GIVEN INSTRUCTION: Please reproduce the part of the material below that opens with its first line and closes with the line containing "color correction: highlights a* 10.27, highlights", both ends included, word for word.

DATA PROVIDED:
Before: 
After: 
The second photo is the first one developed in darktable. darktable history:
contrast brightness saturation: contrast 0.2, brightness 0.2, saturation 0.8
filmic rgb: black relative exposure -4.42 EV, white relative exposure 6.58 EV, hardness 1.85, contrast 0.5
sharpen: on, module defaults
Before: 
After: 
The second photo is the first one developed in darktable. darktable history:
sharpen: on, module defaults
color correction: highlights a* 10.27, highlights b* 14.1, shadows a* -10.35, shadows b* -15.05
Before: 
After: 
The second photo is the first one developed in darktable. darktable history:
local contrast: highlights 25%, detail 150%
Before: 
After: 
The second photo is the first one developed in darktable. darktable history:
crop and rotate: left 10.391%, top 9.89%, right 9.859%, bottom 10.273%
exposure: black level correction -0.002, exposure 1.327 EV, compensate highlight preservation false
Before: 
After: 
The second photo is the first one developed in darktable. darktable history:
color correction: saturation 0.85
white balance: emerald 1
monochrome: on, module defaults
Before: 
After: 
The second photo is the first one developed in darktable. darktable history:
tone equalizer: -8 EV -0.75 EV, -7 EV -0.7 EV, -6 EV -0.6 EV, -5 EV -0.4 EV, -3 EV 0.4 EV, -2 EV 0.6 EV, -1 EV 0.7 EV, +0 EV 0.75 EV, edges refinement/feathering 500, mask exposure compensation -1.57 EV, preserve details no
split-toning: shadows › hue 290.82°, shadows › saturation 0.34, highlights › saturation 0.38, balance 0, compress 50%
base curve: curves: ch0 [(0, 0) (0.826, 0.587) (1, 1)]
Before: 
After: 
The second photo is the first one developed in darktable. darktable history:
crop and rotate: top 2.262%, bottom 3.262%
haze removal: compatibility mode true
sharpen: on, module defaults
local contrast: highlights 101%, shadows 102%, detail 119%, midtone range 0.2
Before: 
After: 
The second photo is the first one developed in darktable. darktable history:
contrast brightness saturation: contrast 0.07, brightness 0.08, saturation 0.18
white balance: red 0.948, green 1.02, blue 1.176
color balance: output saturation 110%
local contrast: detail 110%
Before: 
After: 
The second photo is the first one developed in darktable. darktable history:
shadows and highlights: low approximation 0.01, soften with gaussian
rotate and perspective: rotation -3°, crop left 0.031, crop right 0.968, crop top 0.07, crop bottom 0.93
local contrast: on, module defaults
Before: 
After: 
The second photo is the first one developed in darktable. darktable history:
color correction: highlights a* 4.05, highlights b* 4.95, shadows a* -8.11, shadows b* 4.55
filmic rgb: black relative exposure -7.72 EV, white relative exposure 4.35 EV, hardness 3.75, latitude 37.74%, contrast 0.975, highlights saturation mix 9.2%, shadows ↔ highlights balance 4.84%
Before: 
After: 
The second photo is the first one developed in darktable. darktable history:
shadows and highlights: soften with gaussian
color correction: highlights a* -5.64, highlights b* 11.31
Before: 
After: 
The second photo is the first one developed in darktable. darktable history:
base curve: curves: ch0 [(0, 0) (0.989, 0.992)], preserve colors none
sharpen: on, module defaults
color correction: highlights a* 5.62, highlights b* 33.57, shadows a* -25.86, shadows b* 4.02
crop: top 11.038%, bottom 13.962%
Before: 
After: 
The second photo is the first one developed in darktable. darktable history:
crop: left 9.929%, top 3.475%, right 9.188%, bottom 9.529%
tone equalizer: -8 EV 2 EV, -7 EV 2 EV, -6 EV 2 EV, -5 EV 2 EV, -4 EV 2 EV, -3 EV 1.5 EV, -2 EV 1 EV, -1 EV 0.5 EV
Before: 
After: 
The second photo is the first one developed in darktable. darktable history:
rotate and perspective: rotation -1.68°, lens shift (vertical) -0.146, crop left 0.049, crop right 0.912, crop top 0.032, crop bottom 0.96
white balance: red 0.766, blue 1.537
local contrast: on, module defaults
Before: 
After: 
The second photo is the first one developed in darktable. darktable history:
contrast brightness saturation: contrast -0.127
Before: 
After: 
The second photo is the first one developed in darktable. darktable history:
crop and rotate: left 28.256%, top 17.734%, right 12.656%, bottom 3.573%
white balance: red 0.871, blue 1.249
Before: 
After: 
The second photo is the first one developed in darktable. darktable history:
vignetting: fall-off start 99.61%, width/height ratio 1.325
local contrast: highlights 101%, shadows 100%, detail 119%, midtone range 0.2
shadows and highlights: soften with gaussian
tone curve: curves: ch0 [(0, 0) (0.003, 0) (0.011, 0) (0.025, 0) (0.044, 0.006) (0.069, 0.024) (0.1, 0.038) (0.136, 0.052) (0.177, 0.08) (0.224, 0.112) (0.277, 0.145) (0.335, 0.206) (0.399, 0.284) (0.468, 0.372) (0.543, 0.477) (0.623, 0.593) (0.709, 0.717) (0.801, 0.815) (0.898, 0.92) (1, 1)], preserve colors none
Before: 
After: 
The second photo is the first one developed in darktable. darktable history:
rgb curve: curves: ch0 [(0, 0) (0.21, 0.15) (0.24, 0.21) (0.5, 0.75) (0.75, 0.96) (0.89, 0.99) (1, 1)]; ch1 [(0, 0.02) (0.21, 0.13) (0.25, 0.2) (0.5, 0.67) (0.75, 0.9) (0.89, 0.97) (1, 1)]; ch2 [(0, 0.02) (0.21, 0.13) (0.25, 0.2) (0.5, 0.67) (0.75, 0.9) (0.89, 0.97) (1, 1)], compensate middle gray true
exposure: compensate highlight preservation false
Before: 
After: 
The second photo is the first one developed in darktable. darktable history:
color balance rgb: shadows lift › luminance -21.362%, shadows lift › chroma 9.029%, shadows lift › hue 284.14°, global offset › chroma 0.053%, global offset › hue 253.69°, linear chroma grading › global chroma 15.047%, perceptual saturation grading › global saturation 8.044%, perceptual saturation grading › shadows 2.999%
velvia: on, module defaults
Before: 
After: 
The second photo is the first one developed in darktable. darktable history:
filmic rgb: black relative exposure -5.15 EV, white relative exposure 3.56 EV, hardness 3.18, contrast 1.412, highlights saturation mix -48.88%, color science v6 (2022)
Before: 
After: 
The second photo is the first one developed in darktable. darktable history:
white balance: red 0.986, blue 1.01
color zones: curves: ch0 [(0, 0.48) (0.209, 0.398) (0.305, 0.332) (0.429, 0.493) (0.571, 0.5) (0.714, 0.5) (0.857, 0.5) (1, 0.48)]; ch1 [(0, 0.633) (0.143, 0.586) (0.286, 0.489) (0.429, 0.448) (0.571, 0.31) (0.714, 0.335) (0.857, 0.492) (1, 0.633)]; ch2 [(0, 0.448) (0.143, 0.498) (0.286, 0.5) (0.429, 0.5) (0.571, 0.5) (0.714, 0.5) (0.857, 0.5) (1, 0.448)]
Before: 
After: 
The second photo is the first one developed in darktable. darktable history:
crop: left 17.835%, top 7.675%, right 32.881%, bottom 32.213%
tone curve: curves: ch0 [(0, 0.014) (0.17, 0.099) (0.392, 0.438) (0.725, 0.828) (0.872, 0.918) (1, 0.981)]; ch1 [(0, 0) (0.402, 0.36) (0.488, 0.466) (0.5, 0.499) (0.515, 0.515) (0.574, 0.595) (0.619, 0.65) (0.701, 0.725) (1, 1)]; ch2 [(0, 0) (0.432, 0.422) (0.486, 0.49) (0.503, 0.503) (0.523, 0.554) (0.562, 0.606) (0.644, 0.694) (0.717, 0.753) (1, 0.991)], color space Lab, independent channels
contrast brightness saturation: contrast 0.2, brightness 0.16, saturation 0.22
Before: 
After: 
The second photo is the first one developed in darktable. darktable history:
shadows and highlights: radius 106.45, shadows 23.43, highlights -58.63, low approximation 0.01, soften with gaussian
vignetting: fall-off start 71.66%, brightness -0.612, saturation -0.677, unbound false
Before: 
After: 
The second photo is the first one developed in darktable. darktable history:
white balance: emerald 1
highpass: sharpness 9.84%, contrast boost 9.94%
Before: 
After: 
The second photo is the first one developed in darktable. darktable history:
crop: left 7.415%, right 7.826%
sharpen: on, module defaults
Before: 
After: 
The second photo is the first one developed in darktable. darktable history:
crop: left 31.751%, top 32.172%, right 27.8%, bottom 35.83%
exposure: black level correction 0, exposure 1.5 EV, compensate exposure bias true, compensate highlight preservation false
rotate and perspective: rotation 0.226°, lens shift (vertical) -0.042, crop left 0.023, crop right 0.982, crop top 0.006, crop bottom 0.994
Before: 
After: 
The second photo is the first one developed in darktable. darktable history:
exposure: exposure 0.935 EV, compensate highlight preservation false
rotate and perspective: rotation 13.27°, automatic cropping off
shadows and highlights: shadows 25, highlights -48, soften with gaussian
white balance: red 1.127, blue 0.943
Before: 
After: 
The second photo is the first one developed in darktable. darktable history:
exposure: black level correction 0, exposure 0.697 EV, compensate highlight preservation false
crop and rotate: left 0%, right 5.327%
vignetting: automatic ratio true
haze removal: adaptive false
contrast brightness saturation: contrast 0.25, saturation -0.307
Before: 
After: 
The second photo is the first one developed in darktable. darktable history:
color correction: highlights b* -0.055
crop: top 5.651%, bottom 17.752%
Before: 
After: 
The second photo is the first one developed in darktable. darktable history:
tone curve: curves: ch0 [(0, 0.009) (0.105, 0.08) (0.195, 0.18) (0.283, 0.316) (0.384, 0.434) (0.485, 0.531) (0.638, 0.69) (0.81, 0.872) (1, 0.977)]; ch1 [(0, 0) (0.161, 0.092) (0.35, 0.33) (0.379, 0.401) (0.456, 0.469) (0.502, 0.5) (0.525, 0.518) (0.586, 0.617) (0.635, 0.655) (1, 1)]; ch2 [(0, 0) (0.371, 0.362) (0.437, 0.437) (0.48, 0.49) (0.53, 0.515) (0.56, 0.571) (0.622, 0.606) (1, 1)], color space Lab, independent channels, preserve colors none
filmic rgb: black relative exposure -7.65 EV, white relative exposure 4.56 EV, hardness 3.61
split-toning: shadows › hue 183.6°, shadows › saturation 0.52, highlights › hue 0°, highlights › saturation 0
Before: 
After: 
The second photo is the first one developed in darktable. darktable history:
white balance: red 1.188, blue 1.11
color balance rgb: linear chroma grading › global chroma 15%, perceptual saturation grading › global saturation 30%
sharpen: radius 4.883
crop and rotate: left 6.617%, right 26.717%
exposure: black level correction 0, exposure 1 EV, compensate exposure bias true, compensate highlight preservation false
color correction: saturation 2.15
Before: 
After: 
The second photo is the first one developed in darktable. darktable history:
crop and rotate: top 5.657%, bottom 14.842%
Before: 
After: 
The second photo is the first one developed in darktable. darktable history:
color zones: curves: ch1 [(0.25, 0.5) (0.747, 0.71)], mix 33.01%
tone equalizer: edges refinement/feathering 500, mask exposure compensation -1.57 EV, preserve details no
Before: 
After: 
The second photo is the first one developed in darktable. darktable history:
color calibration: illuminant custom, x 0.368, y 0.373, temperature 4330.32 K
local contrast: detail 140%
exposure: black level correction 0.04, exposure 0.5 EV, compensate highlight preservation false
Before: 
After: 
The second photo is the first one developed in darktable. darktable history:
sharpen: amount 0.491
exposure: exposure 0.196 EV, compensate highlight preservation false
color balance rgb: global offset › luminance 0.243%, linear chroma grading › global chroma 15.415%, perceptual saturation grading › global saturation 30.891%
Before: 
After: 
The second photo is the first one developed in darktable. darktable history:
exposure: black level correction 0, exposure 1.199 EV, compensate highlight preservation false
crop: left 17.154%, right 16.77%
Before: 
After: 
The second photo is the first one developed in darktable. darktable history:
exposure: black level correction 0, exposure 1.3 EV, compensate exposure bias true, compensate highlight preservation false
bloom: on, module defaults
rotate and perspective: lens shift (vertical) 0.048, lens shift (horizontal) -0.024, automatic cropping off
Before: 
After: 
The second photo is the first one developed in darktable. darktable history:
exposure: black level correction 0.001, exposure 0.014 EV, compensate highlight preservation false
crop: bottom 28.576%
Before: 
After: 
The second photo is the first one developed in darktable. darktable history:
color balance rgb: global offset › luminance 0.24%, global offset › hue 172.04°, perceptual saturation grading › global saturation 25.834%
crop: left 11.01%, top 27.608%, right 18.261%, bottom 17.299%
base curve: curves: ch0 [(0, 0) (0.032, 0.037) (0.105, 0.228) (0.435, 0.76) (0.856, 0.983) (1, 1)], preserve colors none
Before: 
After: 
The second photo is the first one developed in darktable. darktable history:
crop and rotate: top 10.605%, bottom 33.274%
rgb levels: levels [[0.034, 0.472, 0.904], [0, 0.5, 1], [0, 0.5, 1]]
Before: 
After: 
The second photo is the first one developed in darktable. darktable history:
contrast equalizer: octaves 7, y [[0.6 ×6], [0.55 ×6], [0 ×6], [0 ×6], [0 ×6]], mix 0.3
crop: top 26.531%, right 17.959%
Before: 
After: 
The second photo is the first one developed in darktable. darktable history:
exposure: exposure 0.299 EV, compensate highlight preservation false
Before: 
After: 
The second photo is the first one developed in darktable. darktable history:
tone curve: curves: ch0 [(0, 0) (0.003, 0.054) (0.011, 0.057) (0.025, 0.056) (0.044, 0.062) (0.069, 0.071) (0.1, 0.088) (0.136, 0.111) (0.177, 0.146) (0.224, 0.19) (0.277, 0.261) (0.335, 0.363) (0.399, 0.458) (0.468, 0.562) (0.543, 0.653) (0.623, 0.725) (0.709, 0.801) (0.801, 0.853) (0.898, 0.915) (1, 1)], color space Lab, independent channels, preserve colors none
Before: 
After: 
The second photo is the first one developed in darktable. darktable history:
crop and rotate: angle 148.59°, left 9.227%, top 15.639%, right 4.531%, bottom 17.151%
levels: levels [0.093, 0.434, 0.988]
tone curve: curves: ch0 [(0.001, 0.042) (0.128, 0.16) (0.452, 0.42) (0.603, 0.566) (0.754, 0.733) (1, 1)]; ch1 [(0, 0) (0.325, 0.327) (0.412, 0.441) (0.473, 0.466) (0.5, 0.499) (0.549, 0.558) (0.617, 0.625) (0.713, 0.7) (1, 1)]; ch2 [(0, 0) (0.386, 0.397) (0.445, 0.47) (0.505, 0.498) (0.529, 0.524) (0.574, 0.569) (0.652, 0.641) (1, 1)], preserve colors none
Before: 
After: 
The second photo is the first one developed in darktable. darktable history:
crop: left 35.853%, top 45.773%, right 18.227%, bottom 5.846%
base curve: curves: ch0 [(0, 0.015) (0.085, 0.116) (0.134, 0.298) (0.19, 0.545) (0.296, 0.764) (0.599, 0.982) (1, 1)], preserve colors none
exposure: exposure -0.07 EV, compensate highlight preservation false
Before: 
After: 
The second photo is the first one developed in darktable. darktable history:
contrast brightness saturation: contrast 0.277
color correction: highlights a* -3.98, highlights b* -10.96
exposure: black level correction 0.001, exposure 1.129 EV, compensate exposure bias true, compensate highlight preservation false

RESULT OF THE EXERCISE:
Before: 
After: 
The second photo is the first one developed in darktable. darktable history:
contrast brightness saturation: contrast 0.2, brightness 0.2, saturation 0.8
filmic rgb: black relative exposure -4.42 EV, white relative exposure 6.58 EV, hardness 1.85, contrast 0.5
sharpen: on, module defaults
Before: 
After: 
The second photo is the first one developed in darktable. darktable history:
sharpen: on, module defaults
color correction: highlights a* 10.27, highlights b* 14.1, shadows a* -10.35, shadows b* -15.05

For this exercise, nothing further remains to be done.